┌────────
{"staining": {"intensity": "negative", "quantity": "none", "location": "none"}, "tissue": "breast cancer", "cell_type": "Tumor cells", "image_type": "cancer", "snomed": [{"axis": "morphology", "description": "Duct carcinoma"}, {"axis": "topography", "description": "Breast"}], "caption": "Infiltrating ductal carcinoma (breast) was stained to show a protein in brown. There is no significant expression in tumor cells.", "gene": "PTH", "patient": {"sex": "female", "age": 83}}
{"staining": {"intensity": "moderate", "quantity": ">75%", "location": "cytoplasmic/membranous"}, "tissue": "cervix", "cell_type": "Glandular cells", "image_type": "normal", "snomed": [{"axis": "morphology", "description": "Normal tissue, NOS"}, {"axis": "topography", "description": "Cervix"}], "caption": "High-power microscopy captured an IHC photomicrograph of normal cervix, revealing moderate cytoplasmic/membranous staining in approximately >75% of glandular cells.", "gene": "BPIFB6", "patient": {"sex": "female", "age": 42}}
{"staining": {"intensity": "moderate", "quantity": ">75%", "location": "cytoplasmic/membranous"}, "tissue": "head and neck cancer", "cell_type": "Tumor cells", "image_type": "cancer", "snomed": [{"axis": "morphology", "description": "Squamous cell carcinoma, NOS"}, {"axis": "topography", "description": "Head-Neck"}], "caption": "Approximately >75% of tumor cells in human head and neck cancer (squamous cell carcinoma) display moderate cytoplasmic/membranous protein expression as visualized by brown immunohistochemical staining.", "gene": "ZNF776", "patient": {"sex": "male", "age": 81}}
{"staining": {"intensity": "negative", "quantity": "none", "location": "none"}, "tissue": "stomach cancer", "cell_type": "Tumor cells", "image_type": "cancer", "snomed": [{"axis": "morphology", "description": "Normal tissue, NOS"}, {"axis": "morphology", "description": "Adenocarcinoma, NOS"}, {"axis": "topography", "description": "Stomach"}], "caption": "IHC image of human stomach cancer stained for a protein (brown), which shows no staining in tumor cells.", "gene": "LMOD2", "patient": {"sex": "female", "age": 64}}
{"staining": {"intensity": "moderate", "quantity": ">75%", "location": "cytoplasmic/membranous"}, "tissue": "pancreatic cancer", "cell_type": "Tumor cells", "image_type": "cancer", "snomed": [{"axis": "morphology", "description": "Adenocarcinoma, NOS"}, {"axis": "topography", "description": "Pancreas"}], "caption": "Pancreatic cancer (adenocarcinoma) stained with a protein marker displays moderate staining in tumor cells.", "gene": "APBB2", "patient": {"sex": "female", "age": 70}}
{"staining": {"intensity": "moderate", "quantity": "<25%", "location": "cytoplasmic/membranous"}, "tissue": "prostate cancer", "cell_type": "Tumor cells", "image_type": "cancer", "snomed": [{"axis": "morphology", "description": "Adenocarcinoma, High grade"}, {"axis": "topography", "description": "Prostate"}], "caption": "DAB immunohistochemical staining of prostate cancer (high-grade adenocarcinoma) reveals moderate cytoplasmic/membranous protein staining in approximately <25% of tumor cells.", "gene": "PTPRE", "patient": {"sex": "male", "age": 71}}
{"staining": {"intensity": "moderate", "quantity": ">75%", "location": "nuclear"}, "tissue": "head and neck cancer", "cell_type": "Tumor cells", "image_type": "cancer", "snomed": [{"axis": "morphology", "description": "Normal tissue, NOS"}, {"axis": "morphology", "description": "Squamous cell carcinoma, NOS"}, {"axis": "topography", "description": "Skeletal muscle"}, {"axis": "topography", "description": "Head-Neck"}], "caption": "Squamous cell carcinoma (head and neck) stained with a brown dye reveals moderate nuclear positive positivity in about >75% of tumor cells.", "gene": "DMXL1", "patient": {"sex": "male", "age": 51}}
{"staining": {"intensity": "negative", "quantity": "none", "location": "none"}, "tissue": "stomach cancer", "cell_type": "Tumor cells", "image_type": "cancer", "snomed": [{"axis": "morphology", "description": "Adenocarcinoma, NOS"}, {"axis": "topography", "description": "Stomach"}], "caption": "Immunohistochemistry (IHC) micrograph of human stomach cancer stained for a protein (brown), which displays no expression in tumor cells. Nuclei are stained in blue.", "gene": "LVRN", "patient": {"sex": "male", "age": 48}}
└────────
* **TRY IT**:
Whatever lines appear above, reproduce every one of them exactly.

* **THE COMPLETED TASK**:
{"staining": {"intensity": "negative", "quantity": "none", "location": "none"}, "tissue": "breast cancer", "cell_type": "Tumor cells", "image_type": "cancer", "snomed": [{"axis": "morphology", "description": "Duct carcinoma"}, {"axis": "topography", "description": "Breast"}], "caption": "Infiltrating ductal carcinoma (breast) was stained to show a protein in brown. There is no significant expression in tumor cells.", "gene": "PTH", "patient": {"sex": "female", "age": 83}}
{"staining": {"intensity": "moderate", "quantity": ">75%", "location": "cytoplasmic/membranous"}, "tissue": "cervix", "cell_type": "Glandular cells", "image_type": "normal", "snomed": [{"axis": "morphology", "description": "Normal tissue, NOS"}, {"axis": "topography", "description": "Cervix"}], "caption": "High-power microscopy captured an IHC photomicrograph of normal cervix, revealing moderate cytoplasmic/membranous staining in approximately >75% of glandular cells.", "gene": "BPIFB6", "patient": {"sex": "female", "age": 42}}
{"staining": {"intensity": "moderate", "quantity": ">75%", "location": "cytoplasmic/membranous"}, "tissue": "head and neck cancer", "cell_type": "Tumor cells", "image_type": "cancer", "snomed": [{"axis": "morphology", "description": "Squamous cell carcinoma, NOS"}, {"axis": "topography", "description": "Head-Neck"}], "caption": "Approximately >75% of tumor cells in human head and neck cancer (squamous cell carcinoma) display moderate cytoplasmic/membranous protein expression as visualized by brown immunohistochemical staining.", "gene": "ZNF776", "patient": {"sex": "male", "age": 81}}
{"staining": {"intensity": "negative", "quantity": "none", "location": "none"}, "tissue": "stomach cancer", "cell_type": "Tumor cells", "image_type": "cancer", "snomed": [{"axis": "morphology", "description": "Normal tissue, NOS"}, {"axis": "morphology", "description": "Adenocarcinoma, NOS"}, {"axis": "topography", "description": "Stomach"}], "caption": "IHC image of human stomach cancer stained for a protein (brown), which shows no staining in tumor cells.", "gene": "LMOD2", "patient": {"sex": "female", "age": 64}}
{"staining": {"intensity": "moderate", "quantity": ">75%", "location": "cytoplasmic/membranous"}, "tissue": "pancreatic cancer", "cell_type": "Tumor cells", "image_type": "cancer", "snomed": [{"axis": "morphology", "description": "Adenocarcinoma, NOS"}, {"axis": "topography", "description": "Pancreas"}], "caption": "Pancreatic cancer (adenocarcinoma) stained with a protein marker displays moderate staining in tumor cells.", "gene": "APBB2", "patient": {"sex": "female", "age": 70}}
{"staining": {"intensity": "moderate", "quantity": "<25%", "location": "cytoplasmic/membranous"}, "tissue": "prostate cancer", "cell_type": "Tumor cells", "image_type": "cancer", "snomed": [{"axis": "morphology", "description": "Adenocarcinoma, High grade"}, {"axis": "topography", "description": "Prostate"}], "caption": "DAB immunohistochemical staining of prostate cancer (high-grade adenocarcinoma) reveals moderate cytoplasmic/membranous protein staining in approximately <25% of tumor cells.", "gene": "PTPRE", "patient": {"sex": "male", "age": 71}}
{"staining": {"intensity": "moderate", "quantity": ">75%", "location": "nuclear"}, "tissue": "head and neck cancer", "cell_type": "Tumor cells", "image_type": "cancer", "snomed": [{"axis": "morphology", "description": "Normal tissue, NOS"}, {"axis": "morphology", "description": "Squamous cell carcinoma, NOS"}, {"axis": "topography", "description": "Skeletal muscle"}, {"axis": "topography", "description": "Head-Neck"}], "caption": "Squamous cell carcinoma (head and neck) stained with a brown dye reveals moderate nuclear positive positivity in about >75% of tumor cells.", "gene": "DMXL1", "patient": {"sex": "male", "age": 51}}
{"staining": {"intensity": "negative", "quantity": "none", "location": "none"}, "tissue": "stomach cancer", "cell_type": "Tumor cells", "image_type": "cancer", "snomed": [{"axis": "morphology", "description": "Adenocarcinoma, NOS"}, {"axis": "topography", "description": "Stomach"}], "caption": "Immunohistochemistry (IHC) micrograph of human stomach cancer stained for a protein (brown), which displays no expression in tumor cells. Nuclei are stained in blue.", "gene": "LVRN", "patient": {"sex": "male", "age": 48}}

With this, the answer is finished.